Uganda’s parliament has passed a new anti-gay law banning non-government organisations that “promote” homosexuality or provide help for LGBTI people.
The new “Non-Governmental Organizations Act” has been described as a “major blow” for Ugandan civil society, with projects such as the United States run HIV charity, Walter Reed Project, which was raided by police in 2014, being forced to shut down.
Defending the new law, Junior Internal Affairs Minister, James Baba said, “There are some NGOs who have come here to undermine us, to promote very bad behavior like homosexuality.”
Baba adds that “as a responsible government” they need to check that NGOs “will not be able to do that when we pass this law.”
As a result of the law foreign NGOs will be completely barred from commenting or involving themselves in Ugandan politics. It also allows powers to supervise, approve, inspect, and dissolve any NGOs, before imposing severe criminal penalties for violations.
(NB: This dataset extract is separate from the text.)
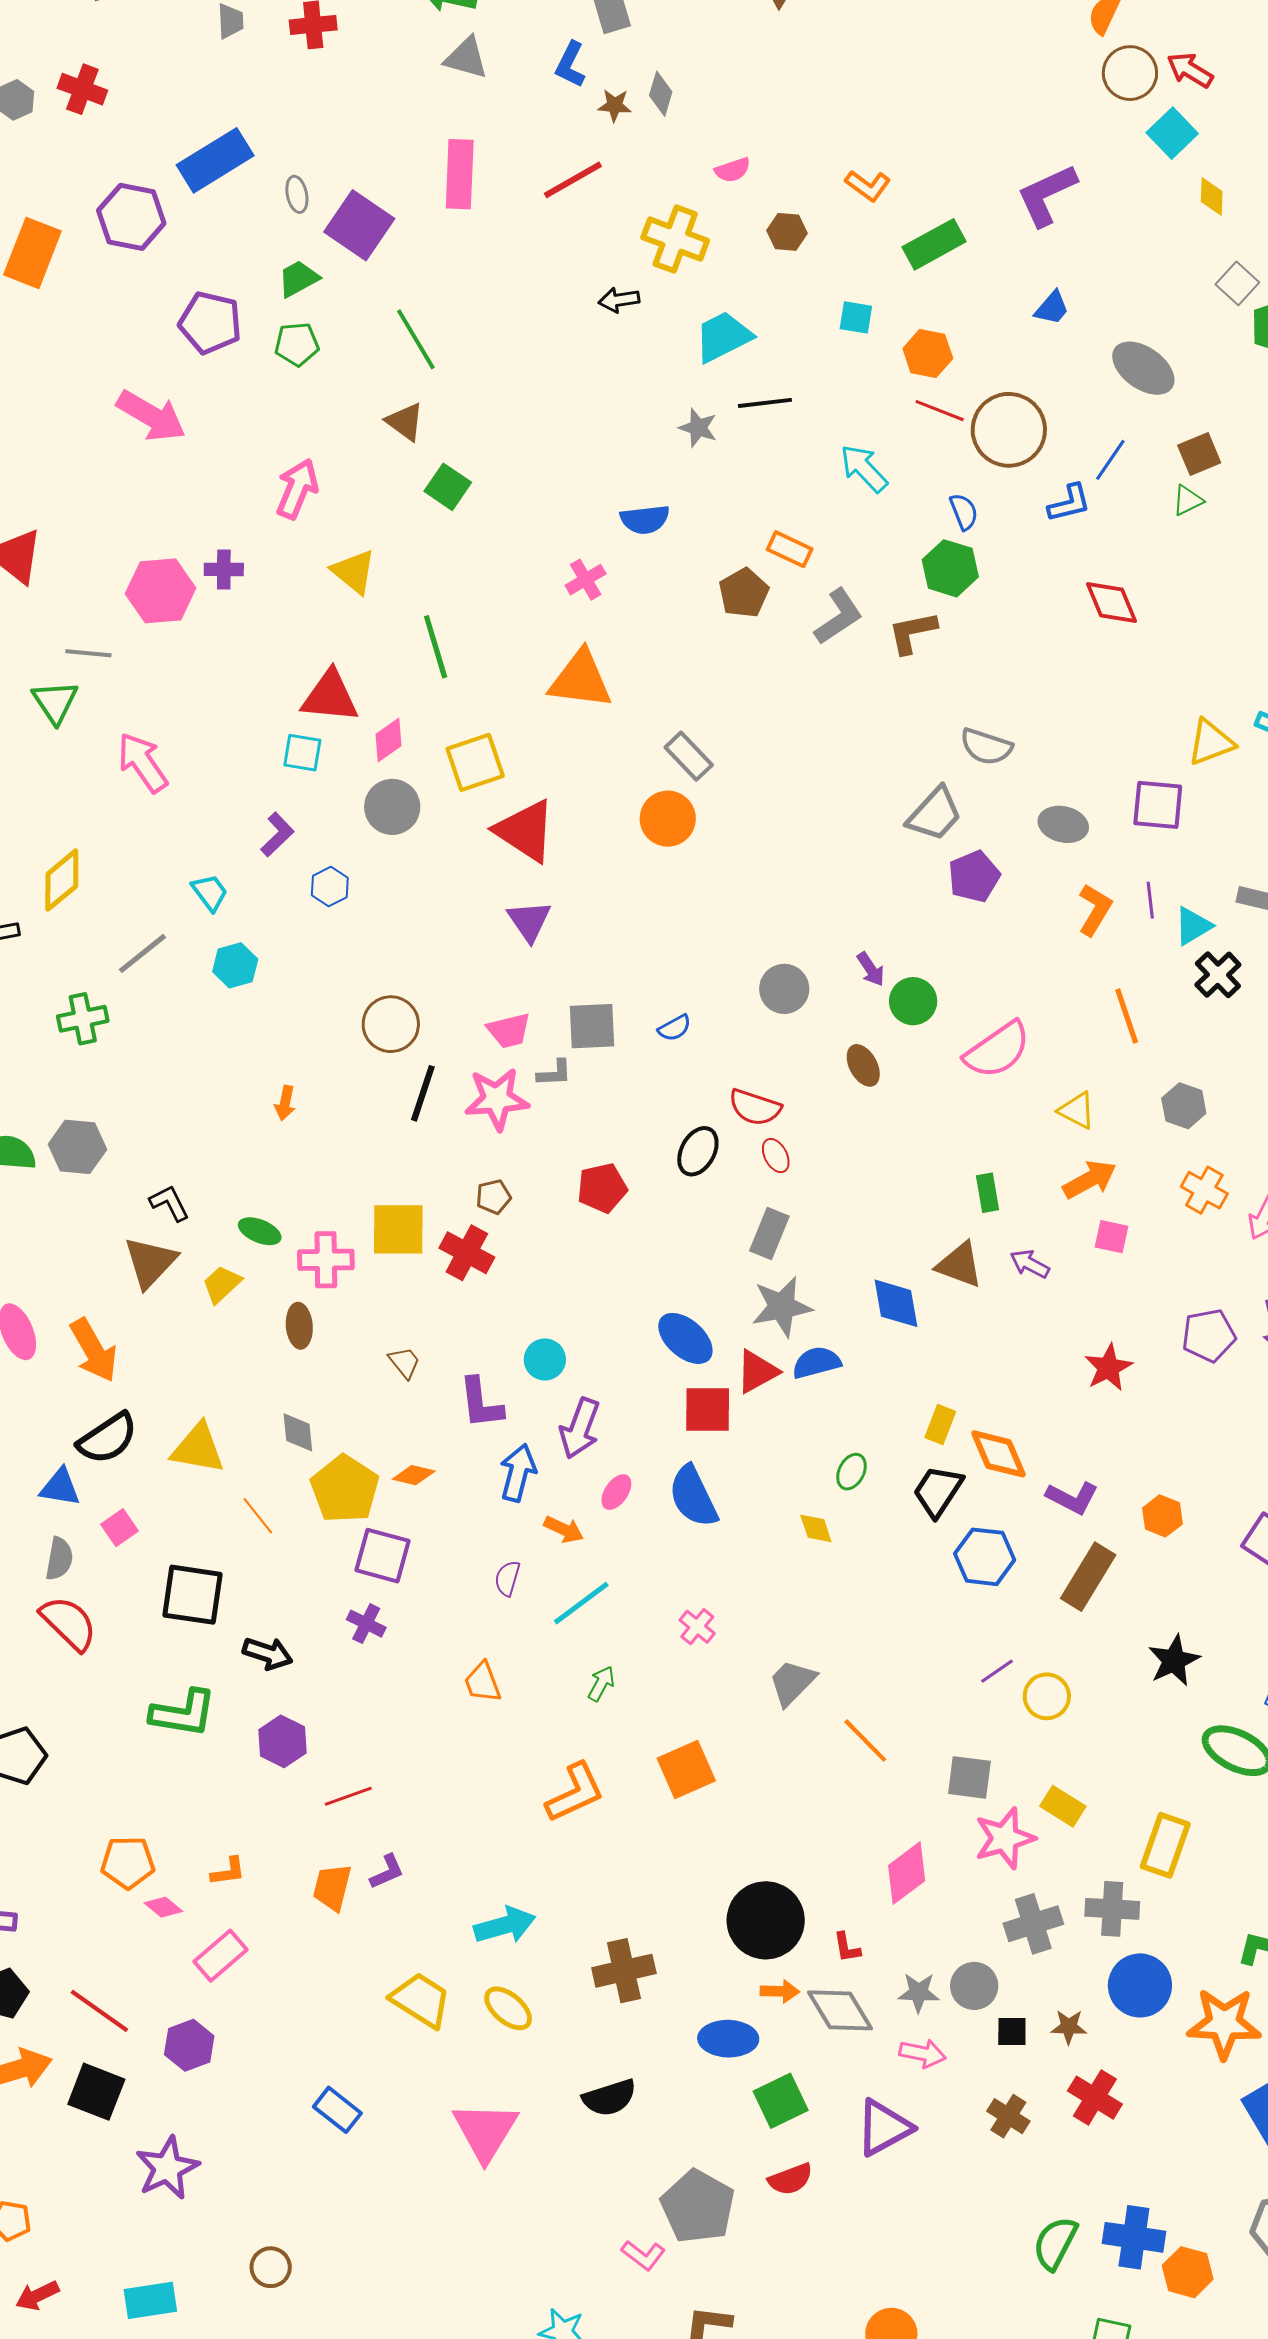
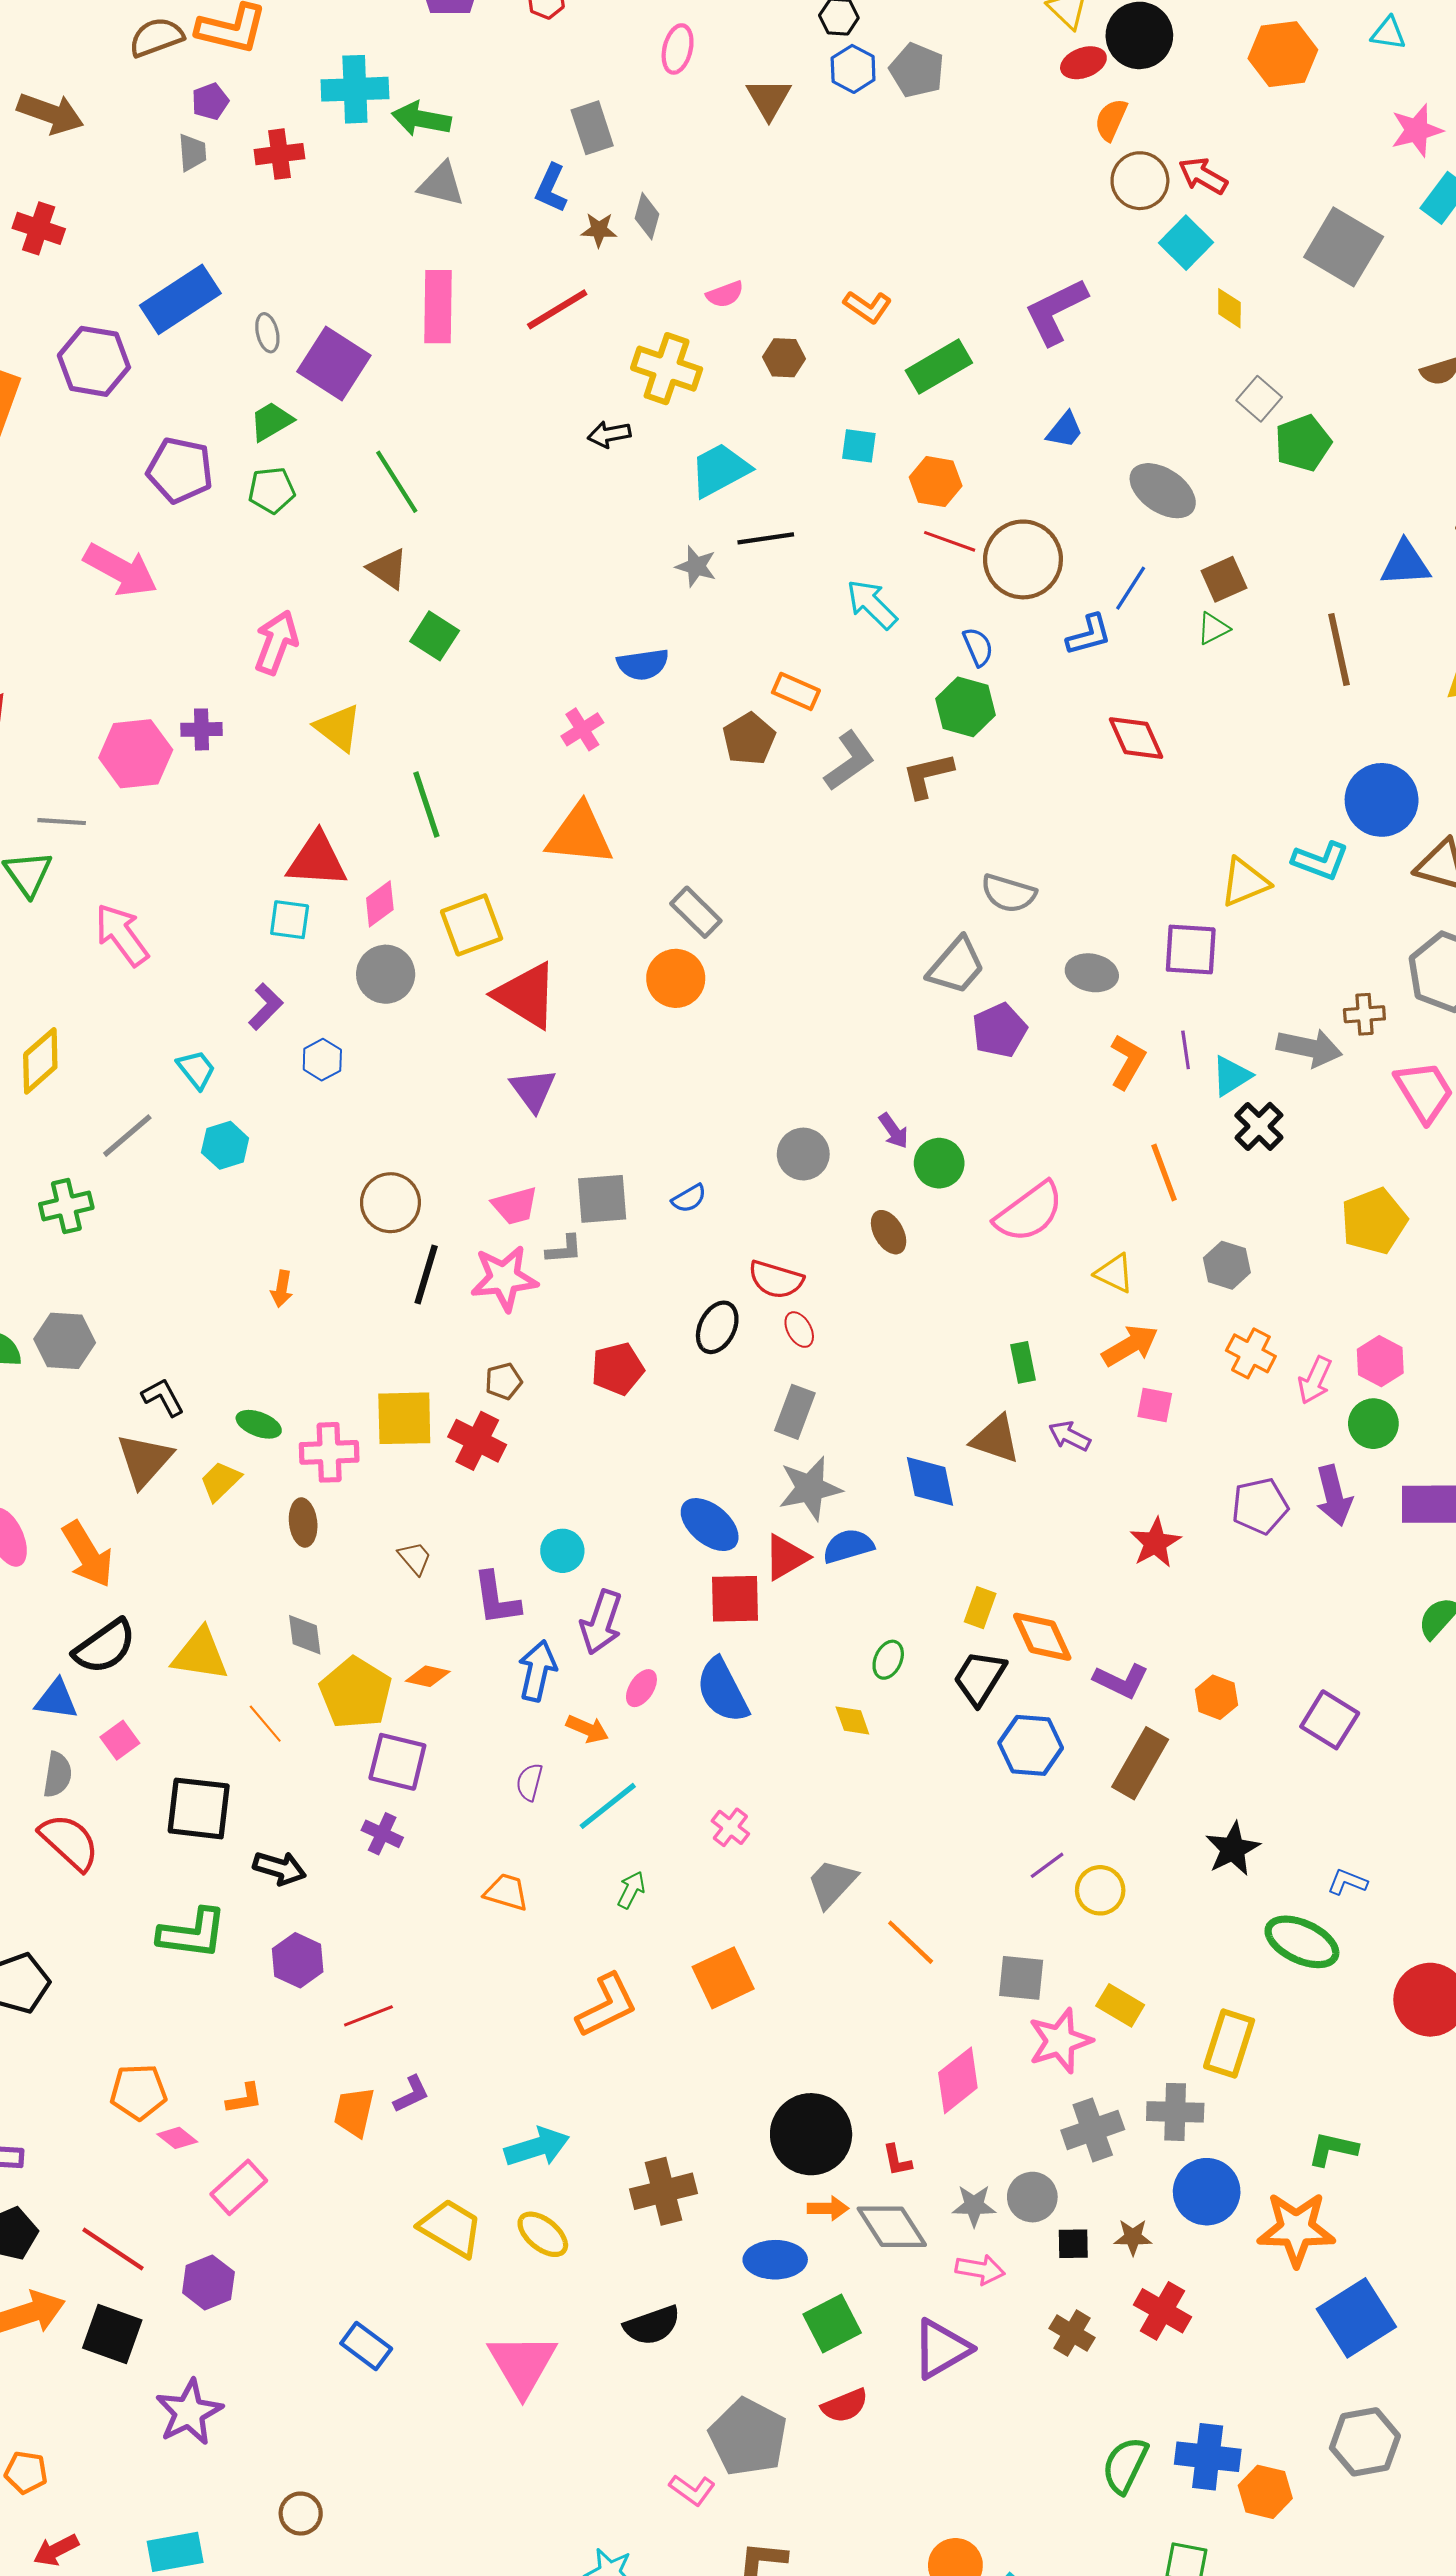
orange trapezoid: (483, 1682) -> (506, 1892), turned 129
The new law specifies that NGOs must not “engage in any activity which is … contrary to the dignity of the people of Uganda.”
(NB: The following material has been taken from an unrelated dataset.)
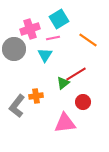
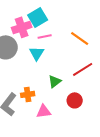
cyan square: (59, 19) -> (38, 17), moved
red line: (76, 74) -> (83, 69), moved
pink triangle: (65, 123) -> (44, 111), moved, size x0.7

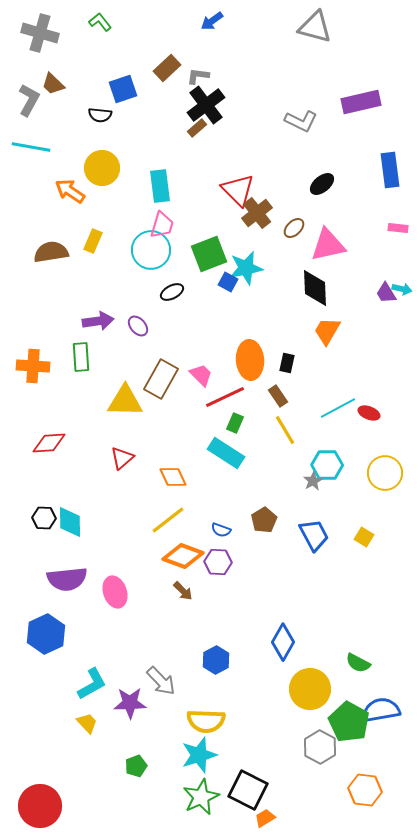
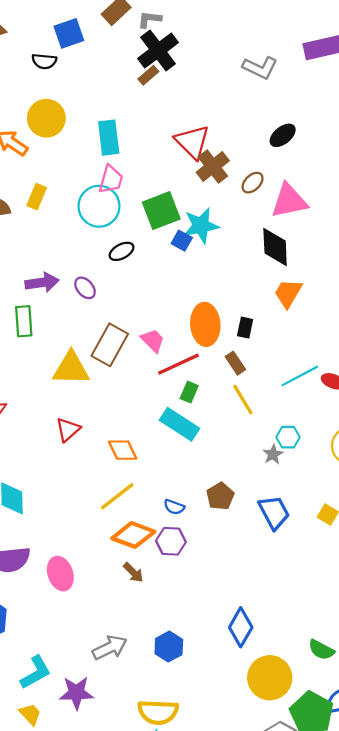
cyan hexagon: (327, 465) -> (288, 437), size x0.7
gray arrow: (161, 681) -> (110, 648), moved, turned -72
Nicholas Opiyo, executive director of Chapter Four Uganda, explained that the law will “obstruct the ability of all Ugandans to work collectively through local and international organisations on any research or advocacy that may be deemed critical of the government.”
“Vague and overly broad provisions open the door to silencing peaceful government critics and activists of all sorts.”
The penalty for NGOs operating without a permit could result in fines, prosecution, and criminal penalties including four to eight years incarceration for the organisation’s directors.